A cheap application server for rails

Published on 03/19/09

When I got started as a freelancer back in 2007, I spent a little time developing a client website with rails that I could use to generate invoices for completed work. The app had been running on the same server that net-at-hand is running on, which was fine until I upgraded net-at-hand to rails 2.2 a couple months ago.

After the upgrade, I found myself looking for a way to get aib (an idea billing) off that server. I didn’t want to move it to my email serever because I didn’t want to have the expense of upgrading that server.

I have a server here at home (a hand-me-down quicksilver G4) that I thought of using, buy after some experimenting, I discovered that Cox, my ISP, blocks port 80 for inbound taffic.
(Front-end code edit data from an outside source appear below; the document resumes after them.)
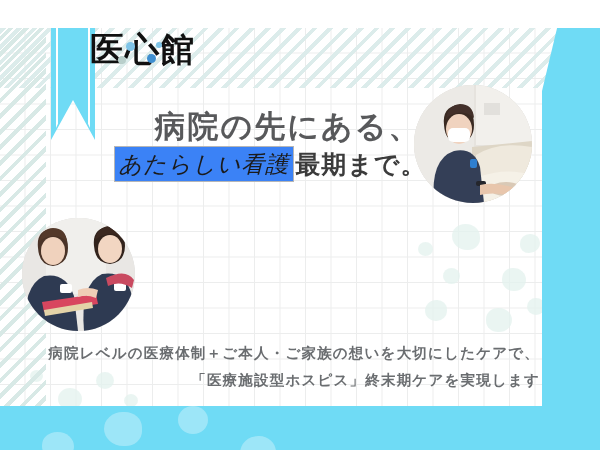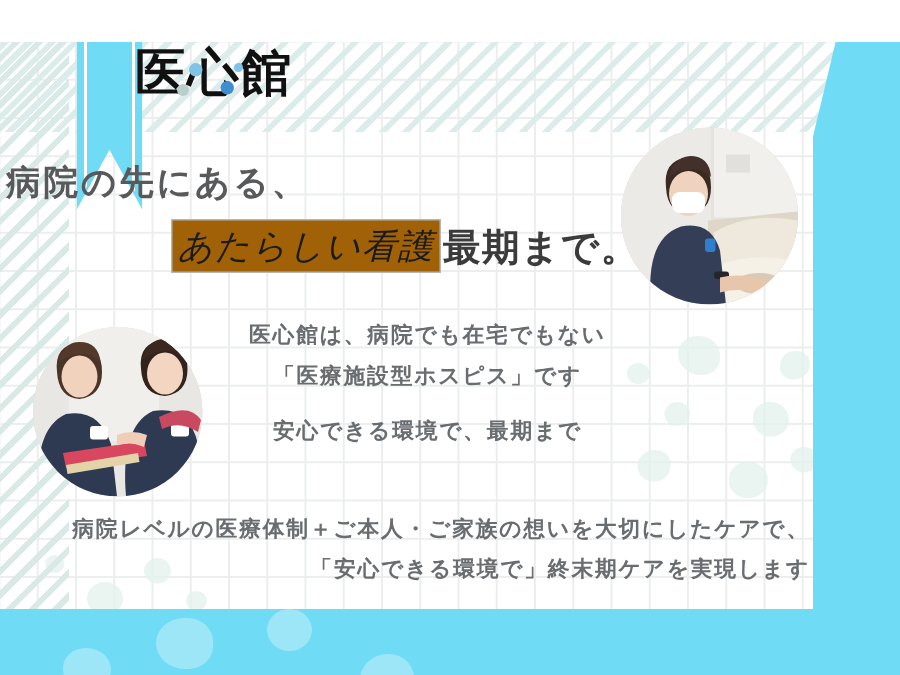--- a/index.html
+++ b/index.html
@@ -127,45 +127,45 @@
     margin-left: 4px;
   }
   .dot {
     position: absolute;
     border-radius: 50%;
   }
 
   
   .headline {
     position: absolute;
-    left: 4px; top: 78px;
+    left: 18px; top: 78px;
     width: 540px;
-    text-align: left;
-    font-size: 23px;
+    text-align: center;
+    font-size: 31px;
     font-weight: bold;
     color: #58595b;
     letter-spacing: 2px;
   }
   .headline-2 {
     position: absolute;
     left: 0; top: 118px;
     width: 540px;
     text-align: center;
     font-size: 25px;
     font-weight: bold;
     color: #3b3b3b;
     letter-spacing: 1px;
     display: flex;
     justify-content: center;
     align-items: center;
   }
   .hand-box {
     display: inline-block;
     border: 1px solid #b6b6b6;
-    background: #a16207;
+    background: #3b82f6;
     padding: 2px 4px 1px 4px;
     margin-right: 1px;
   }
   .hand-text {
     font-family: "DejaVu Serif", serif;
     font-style: italic;
     font-weight: normal;
     font-size: 23px;
     color: #1b1b1b;
     letter-spacing: 1px;
@@ -243,30 +243,25 @@
   <div class="dot" style="left:156px;top:14px;width:6px;height:6px;background:#7fc4e8;"></div>
 
   <div class="headline">病院の先にある、</div>
   <div class="headline-2">
     <span class="hand-box">
       <span class="hand-text">あたらしい看護</span>
     </span>
     <span>最期まで。</span>
   </div>
 
-  <div class="para para-1">
-    <div>医心館は、病院でも在宅でもない</div>
-    <div>「医療施設型ホスピス」です</div>
-  </div>
   <div class="para para-2">
-    <div>安心できる環境で、最期まで</div>
   </div>
   <div class="para para-3">
     <div>病院レベルの医療体制＋ご本人・ご家族の想いを大切にしたケアで、</div>
-    <div>「安心できる環境で」終末期ケアを実現します</div>
+    <div>「医療施設型ホスピス」終末期ケアを実現します</div>
   </div>
 
   <div class="photo photo-top">
     <svg viewBox="0 0 118 118" xmlns="http://www.w3.org/2000/svg" aria-hidden="true">
       <rect x="0" y="0" width="118" height="118" fill="#e6e3de"></rect>
       <rect x="0" y="0" width="60" height="118" fill="#eceae6"></rect>
       <rect x="62" y="0" width="56" height="60" fill="#f2f0ec"></rect>
       <rect x="70" y="18" width="16" height="12" fill="#e2e0dc"></rect>
       <path d="M58 62 L118 56 L118 118 L58 118 Z" fill="#ded6c6"></path>
       <path d="M62 70 Q84 56 118 62 L118 92 Q86 86 62 96 Z" fill="#efe9dd"></path>

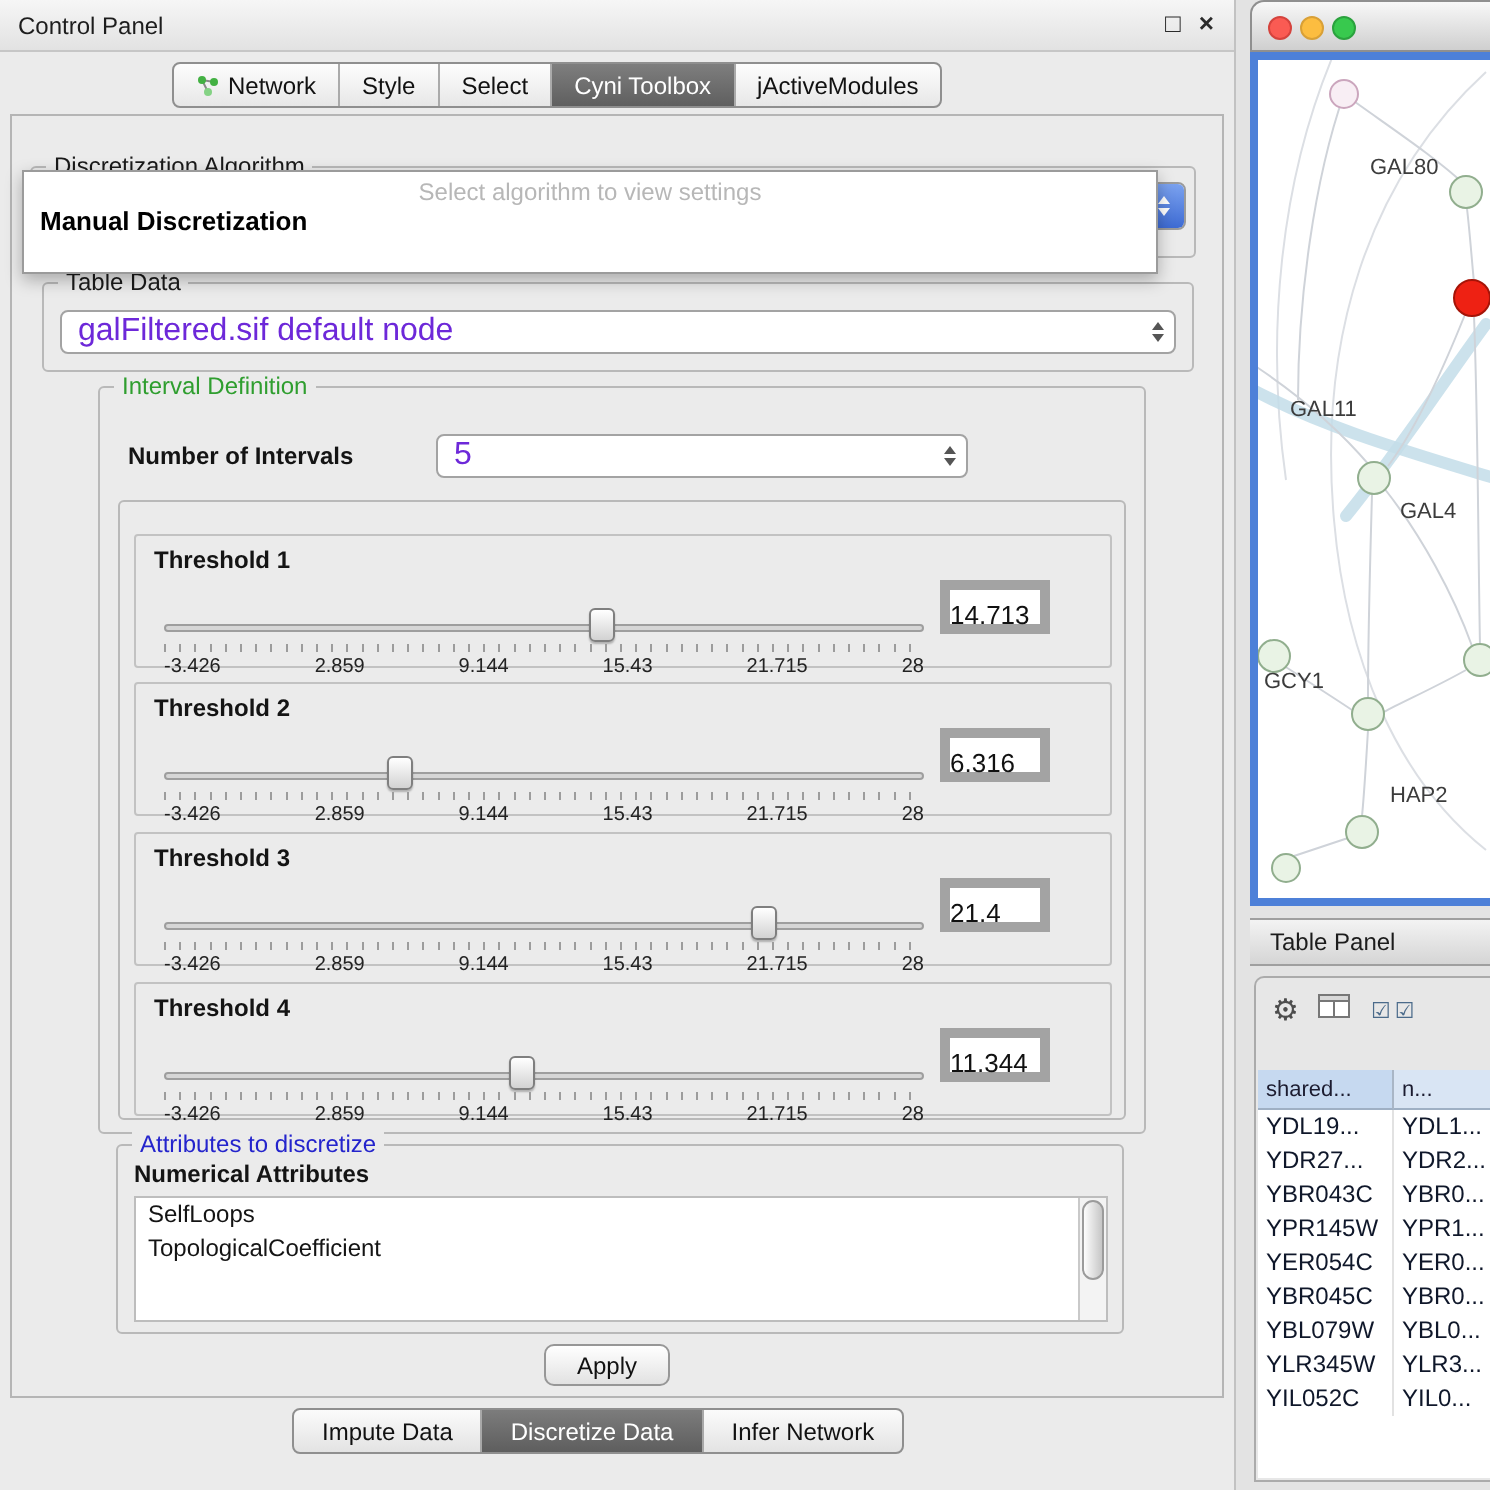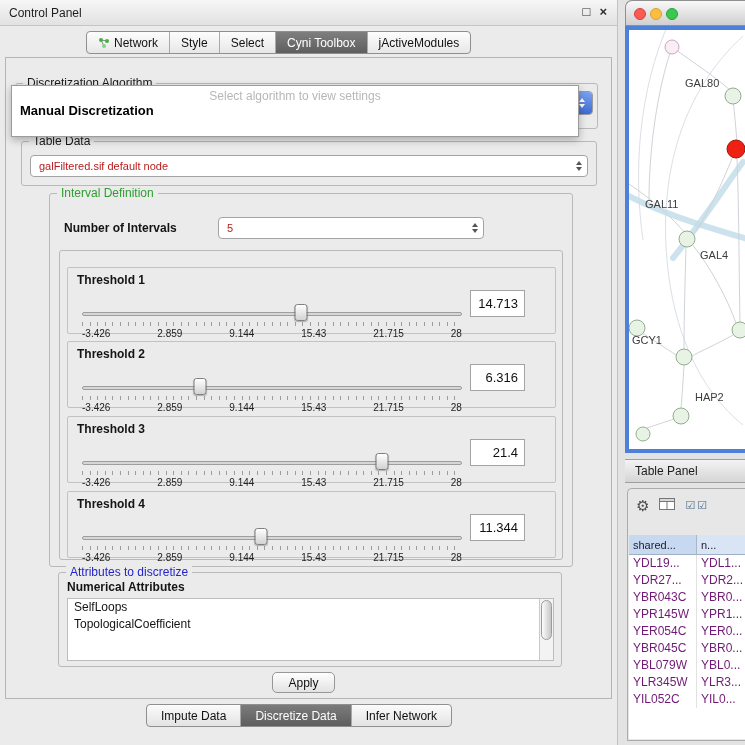--- a/index.html
+++ b/index.html
@@ -32,42 +32,42 @@
   .wtri-up { width:0; height:0; border-left:3px solid transparent; border-right:3px solid transparent; border-bottom:4px solid #fff; }
   .wtri-dn { width:0; height:0; border-left:3px solid transparent; border-right:3px solid transparent; border-top:4px solid #fff; }
 
   .popup { position:absolute; left:5px; top:27px; width:568px; height:52px; background:#fff; border:1px solid #9b9b9b; box-shadow:0 3px 8px rgba(0,0,0,.28); z-index:5; }
   .popup-hint { position:absolute; left:0; right:0; top:3px; text-align:center; font-size:12px; color:#b7b7b7; }
   .popup-opt  { position:absolute; left:8px; font-size:13px; color:#000; white-space:nowrap; }
   .popup-opt.bold { top:17px; font-weight:bold; }
   .popup-opt.plain { top:33px; }
 
   .combo { position:absolute; background:#fff; border:1px solid #a3a3a3; border-radius:4px; display:flex; align-items:center; }
-  .combo-text { font-size:11px; color:#b91c1c; padding-left:8px; white-space:nowrap; overflow:hidden; }
+  .combo-text { font-size:16px; color:#6d28d9; padding-left:8px; white-space:nowrap; overflow:hidden; }
   .stepper { margin-left:auto; margin-right:5px; display:flex; flex-direction:column; align-items:center; gap:2px; }
   .tri-up { width:0; height:0; border-left:3px solid transparent; border-right:3px solid transparent; border-bottom:4px solid #555; }
   .tri-dn { width:0; height:0; border-left:3px solid transparent; border-right:3px solid transparent; border-top:4px solid #555; }
 
   .gb-tabledata { left:15px; top:83px; width:576px; height:45px; }
   .td-combo { left:8px; right:8px; top:13px; height:22px; }
 
   .gb-interval { left:43px; top:135px; width:524px; height:374px; }
   .num-label { position:absolute; left:14px; top:27px; font-size:12px; font-weight:bold; color:#141414; }
   .num-combo { left:168px; top:23px; width:266px; height:22px; }
 
   .gb-thresholds { left:9px; top:56px; width:504px; height:310px; }
 
   .th-panel { position:absolute; left:7px; width:489px; height:67px; border:1px solid #c2c2c2; border-radius:2px; background:#ebebeb; }
   .th-name { position:absolute; left:9px; top:5px; font-size:12px; font-weight:bold; color:#141414; }
   .slider { position:absolute; left:14px; top:32px; width:380px; height:40px; }
   .track { position:absolute; left:0; right:0; top:12px; height:4px; background:#d6d6d6; border:1px solid #9e9e9e; border-radius:2px; }
   .thumb { position:absolute; top:4px; width:13px; height:17px; transform:translateX(-50%); background:linear-gradient(#ffffff,#d2d2d2); border:1px solid #7f7f7f; border-radius:3px; box-shadow:0 1px 1px rgba(0,0,0,.25); }
   .ticks { position:absolute; left:0; right:0; top:22px; height:4px; background:repeating-linear-gradient(to right,#9c9c9c 0,#9c9c9c 1px,transparent 1px,transparent 7.6px); }
   .scale { position:absolute; left:0; right:0; top:28px; display:flex; justify-content:space-between; font-size:10px; color:#222; }
-  .val-box { position:absolute; left:402px; top:22px; width:55px; height:27px; line-height:25px; background:#fff; border:1px solid #a3a3a3; text-align:right; padding-right:6px; font-size:13px; color:#111; }
+  .val-box { position:absolute; left:402px; top:22px; width:55px; height:27px; line-height:25px; background:#fff; border:5px solid #a3a3a3; text-align:left; padding-right:6px; font-size:13px; color:#111; }
 
   .gb-attrs { left:52px; top:514px; width:504px; height:95px; }
   .attrs-title { position:absolute; left:8px; top:7px; font-size:12px; font-weight:bold; color:#141414; }
   .listbox { position:absolute; left:8px; top:25px; width:487px; height:63px; background:#fff; border:1px solid #bdbdbd; overflow:hidden; }
   .list-item { height:17px; line-height:17px; font-size:12px; color:#141414; padding-left:6px; white-space:nowrap; }
   .vscroll { position:absolute; right:0; top:0; bottom:0; width:14px; background:#f3f3f3; border-left:1px solid #c9c9c9; }
   .vthumb { position:absolute; left:1px; right:1px; top:1px; height:40px; background:linear-gradient(90deg,#fdfdfd,#c6c6c6); border:1px solid #9b9b9b; border-radius:6px; }
 
   .apply-btn { position:absolute; left:266px; top:614px; width:63px; height:21px; font-family:"Liberation Sans",sans-serif; font-size:12px; color:#111; background:linear-gradient(#ffffff,#e2e2e2); border:1px solid #979797; border-radius:5px; }
 
@@ -98,21 +98,21 @@
   #table-panel { position:absolute; left:627px; top:488px; width:118px; height:253px; background:#e7e7e7; border:1px solid #ababab; border-right:none; border-top-left-radius:5px; }
   .tp-toolbar { position:absolute; left:8px; top:4px; height:24px; display:flex; gap:10px; align-items:center; }
   .tbi.gear { font-size:15px; color:#4d4d4d; line-height:1; }
   .tbi.checks { font-size:11px; color:#4a6a8a; letter-spacing:2px; white-space:nowrap; }
   .tp-grid { position:absolute; left:1px; top:46px; right:0; bottom:1px; background:#fff; overflow:hidden; }
   .tp-headrow { display:flex; height:20px; }
   .hcell { font-size:11px; line-height:20px; padding-left:4px; color:#1c1c30; border-right:1px solid #a9b6c6; border-bottom:1px solid #9fb0c4; white-space:nowrap; overflow:hidden; }
   .hcell.c1 { width:68px; background:#c6d9f0; }
   .hcell.c2 { flex:1; background:#d9e5f4; border-right:none; }
   .trow { display:flex; height:17px; }
-  .cell { font-size:12px; line-height:17px; padding-left:4px; color:#701a75; white-space:nowrap; overflow:hidden; }
+  .cell { font-size:12px; line-height:17px; padding-left:4px; color:#0f172a; white-space:nowrap; overflow:hidden; }
   .cell.c1 { width:68px; border-right:1px solid #e2e2e2; }
   .cell.c2 { flex:1; }
 </style>
 </head>
 <body>
 
 <div class="page">
 
   <section id="control-panel">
So I thought I was out of luck.

After a couple of days, it hit me that I could just use my server at home as an application server, with requests going to my net-at-hand server, but then Nginx proxying the requests to my appplication server on port 3000.

Obviously for a production setup of a major site, this might not be the best. It definitely is increasing bandwidth usage. But my billing site doesn’t get many visitors, and the websites responsiveness has definitely improved since the move. And I saved money in the process.

UPDATE
I’ve been thinking about this some more and I realized that the data going between my web server and my home-made application server is probably not encrypted. I am sure that I could remedy this, but I probably won’t any time soon. The information passing through is not really sensitive. I guess if one of my clients wants to pay a hacker thousands of dollars to find out how to erase an invoice of a couple hundred dollars, I should just let them have it.